» **DIRECTIONS FOR THIS TASK**
Please provide the entries below again, word for word.

*** Opening of DATA SECTION ***

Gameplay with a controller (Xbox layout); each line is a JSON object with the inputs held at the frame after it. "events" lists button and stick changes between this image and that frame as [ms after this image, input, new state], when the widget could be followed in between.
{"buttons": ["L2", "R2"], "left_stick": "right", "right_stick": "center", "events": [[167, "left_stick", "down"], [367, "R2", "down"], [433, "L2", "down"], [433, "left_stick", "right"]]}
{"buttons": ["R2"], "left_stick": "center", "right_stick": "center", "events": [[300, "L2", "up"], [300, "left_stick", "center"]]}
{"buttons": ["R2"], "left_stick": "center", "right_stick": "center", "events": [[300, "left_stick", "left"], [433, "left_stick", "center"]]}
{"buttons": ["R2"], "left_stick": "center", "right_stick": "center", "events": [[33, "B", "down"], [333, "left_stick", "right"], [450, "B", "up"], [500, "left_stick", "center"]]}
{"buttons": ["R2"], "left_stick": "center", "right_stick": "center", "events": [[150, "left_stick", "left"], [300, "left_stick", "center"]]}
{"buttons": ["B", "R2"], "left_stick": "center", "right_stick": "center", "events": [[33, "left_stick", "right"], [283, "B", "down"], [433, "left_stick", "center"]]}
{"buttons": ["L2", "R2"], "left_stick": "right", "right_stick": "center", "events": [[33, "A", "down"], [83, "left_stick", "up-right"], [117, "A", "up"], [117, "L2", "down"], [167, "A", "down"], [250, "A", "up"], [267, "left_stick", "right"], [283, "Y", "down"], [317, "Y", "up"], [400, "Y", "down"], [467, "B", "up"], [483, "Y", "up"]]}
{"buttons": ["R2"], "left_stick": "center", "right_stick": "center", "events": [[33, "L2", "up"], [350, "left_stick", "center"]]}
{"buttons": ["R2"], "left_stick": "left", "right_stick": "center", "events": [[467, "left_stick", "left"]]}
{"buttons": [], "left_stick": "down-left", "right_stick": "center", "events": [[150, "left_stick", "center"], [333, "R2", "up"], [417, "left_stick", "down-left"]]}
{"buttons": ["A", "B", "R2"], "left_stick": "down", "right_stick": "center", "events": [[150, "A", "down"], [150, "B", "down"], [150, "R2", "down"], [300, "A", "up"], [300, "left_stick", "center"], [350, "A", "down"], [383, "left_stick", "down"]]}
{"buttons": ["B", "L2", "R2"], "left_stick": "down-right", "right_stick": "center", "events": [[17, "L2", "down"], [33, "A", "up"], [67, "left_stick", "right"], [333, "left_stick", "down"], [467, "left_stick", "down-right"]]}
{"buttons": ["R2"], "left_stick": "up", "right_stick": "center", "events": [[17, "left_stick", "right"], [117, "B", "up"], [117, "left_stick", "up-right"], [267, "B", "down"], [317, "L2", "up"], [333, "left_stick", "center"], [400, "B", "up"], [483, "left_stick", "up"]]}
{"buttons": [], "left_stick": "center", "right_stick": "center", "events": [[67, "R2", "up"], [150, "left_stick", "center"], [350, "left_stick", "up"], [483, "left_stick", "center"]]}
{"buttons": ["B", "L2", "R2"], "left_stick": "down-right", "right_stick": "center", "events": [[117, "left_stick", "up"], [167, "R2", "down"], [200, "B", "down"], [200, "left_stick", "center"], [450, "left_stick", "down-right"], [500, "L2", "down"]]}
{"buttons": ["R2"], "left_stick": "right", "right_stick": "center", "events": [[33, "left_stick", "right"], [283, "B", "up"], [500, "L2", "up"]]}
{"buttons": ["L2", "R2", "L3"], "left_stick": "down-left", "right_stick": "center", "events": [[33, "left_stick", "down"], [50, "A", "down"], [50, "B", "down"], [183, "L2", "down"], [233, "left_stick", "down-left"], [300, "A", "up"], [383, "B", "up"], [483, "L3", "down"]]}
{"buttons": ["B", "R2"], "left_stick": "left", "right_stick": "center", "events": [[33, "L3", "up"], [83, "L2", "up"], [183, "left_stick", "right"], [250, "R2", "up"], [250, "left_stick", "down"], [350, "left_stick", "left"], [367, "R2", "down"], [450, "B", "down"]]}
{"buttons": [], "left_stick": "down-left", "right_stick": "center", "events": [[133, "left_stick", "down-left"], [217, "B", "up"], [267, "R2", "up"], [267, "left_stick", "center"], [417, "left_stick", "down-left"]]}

*** Close of DATA SECTION ***

» **SOLUTION FOR THIS EXERCISE**
Gameplay with a controller (Xbox layout); each line is a JSON object with the inputs held at the frame after it. "events" lists button and stick changes between this image and that frame as [ms after this image, input, new state], when the widget could be followed in between.
{"buttons": ["L2", "R2"], "left_stick": "right", "right_stick": "center", "events": [[167, "left_stick", "down"], [367, "R2", "down"], [433, "L2", "down"], [433, "left_stick", "right"]]}
{"buttons": ["R2"], "left_stick": "center", "right_stick": "center", "events": [[300, "L2", "up"], [300, "left_stick", "center"]]}
{"buttons": ["R2"], "left_stick": "center", "right_stick": "center", "events": [[300, "left_stick", "left"], [433, "left_stick", "center"]]}
{"buttons": ["R2"], "left_stick": "center", "right_stick": "center", "events": [[33, "B", "down"], [333, "left_stick", "right"], [450, "B", "up"], [500, "left_stick", "center"]]}
{"buttons": ["R2"], "left_stick": "center", "right_stick": "center", "events": [[150, "left_stick", "left"], [300, "left_stick", "center"]]}
{"buttons": ["B", "R2"], "left_stick": "center", "right_stick": "center", "events": [[33, "left_stick", "right"], [283, "B", "down"], [433, "left_stick", "center"]]}
{"buttons": ["L2", "R2"], "left_stick": "right", "right_stick": "center", "events": [[33, "A", "down"], [83, "left_stick", "up-right"], [117, "A", "up"], [117, "L2", "down"], [167, "A", "down"], [250, "A", "up"], [267, "left_stick", "right"], [283, "Y", "down"], [317, "Y", "up"], [400, "Y", "down"], [467, "B", "up"], [483, "Y", "up"]]}
{"buttons": ["R2"], "left_stick": "center", "right_stick": "center", "events": [[33, "L2", "up"], [350, "left_stick", "center"]]}
{"buttons": ["R2"], "left_stick": "left", "right_stick": "center", "events": [[467, "left_stick", "left"]]}
{"buttons": [], "left_stick": "down-left", "right_stick": "center", "events": [[150, "left_stick", "center"], [333, "R2", "up"], [417, "left_stick", "down-left"]]}
{"buttons": ["A", "B", "R2"], "left_stick": "down", "right_stick": "center", "events": [[150, "A", "down"], [150, "B", "down"], [150, "R2", "down"], [300, "A", "up"], [300, "left_stick", "center"], [350, "A", "down"], [383, "left_stick", "down"]]}
{"buttons": ["B", "L2", "R2"], "left_stick": "down-right", "right_stick": "center", "events": [[17, "L2", "down"], [33, "A", "up"], [67, "left_stick", "right"], [333, "left_stick", "down"], [467, "left_stick", "down-right"]]}
{"buttons": ["R2"], "left_stick": "up", "right_stick": "center", "events": [[17, "left_stick", "right"], [117, "B", "up"], [117, "left_stick", "up-right"], [267, "B", "down"], [317, "L2", "up"], [333, "left_stick", "center"], [400, "B", "up"], [483, "left_stick", "up"]]}
{"buttons": [], "left_stick": "center", "right_stick": "center", "events": [[67, "R2", "up"], [150, "left_stick", "center"], [350, "left_stick", "up"], [483, "left_stick", "center"]]}
{"buttons": ["B", "L2", "R2"], "left_stick": "down-right", "right_stick": "center", "events": [[117, "left_stick", "up"], [167, "R2", "down"], [200, "B", "down"], [200, "left_stick", "center"], [450, "left_stick", "down-right"], [500, "L2", "down"]]}
{"buttons": ["R2"], "left_stick": "right", "right_stick": "center", "events": [[33, "left_stick", "right"], [283, "B", "up"], [500, "L2", "up"]]}
{"buttons": ["L2", "R2", "L3"], "left_stick": "down-left", "right_stick": "center", "events": [[33, "left_stick", "down"], [50, "A", "down"], [50, "B", "down"], [183, "L2", "down"], [233, "left_stick", "down-left"], [300, "A", "up"], [383, "B", "up"], [483, "L3", "down"]]}
{"buttons": ["B", "R2"], "left_stick": "left", "right_stick": "center", "events": [[33, "L3", "up"], [83, "L2", "up"], [183, "left_stick", "right"], [250, "R2", "up"], [250, "left_stick", "down"], [350, "left_stick", "left"], [367, "R2", "down"], [450, "B", "down"]]}
{"buttons": [], "left_stick": "down-left", "right_stick": "center", "events": [[133, "left_stick", "down-left"], [217, "B", "up"], [267, "R2", "up"], [267, "left_stick", "center"], [417, "left_stick", "down-left"]]}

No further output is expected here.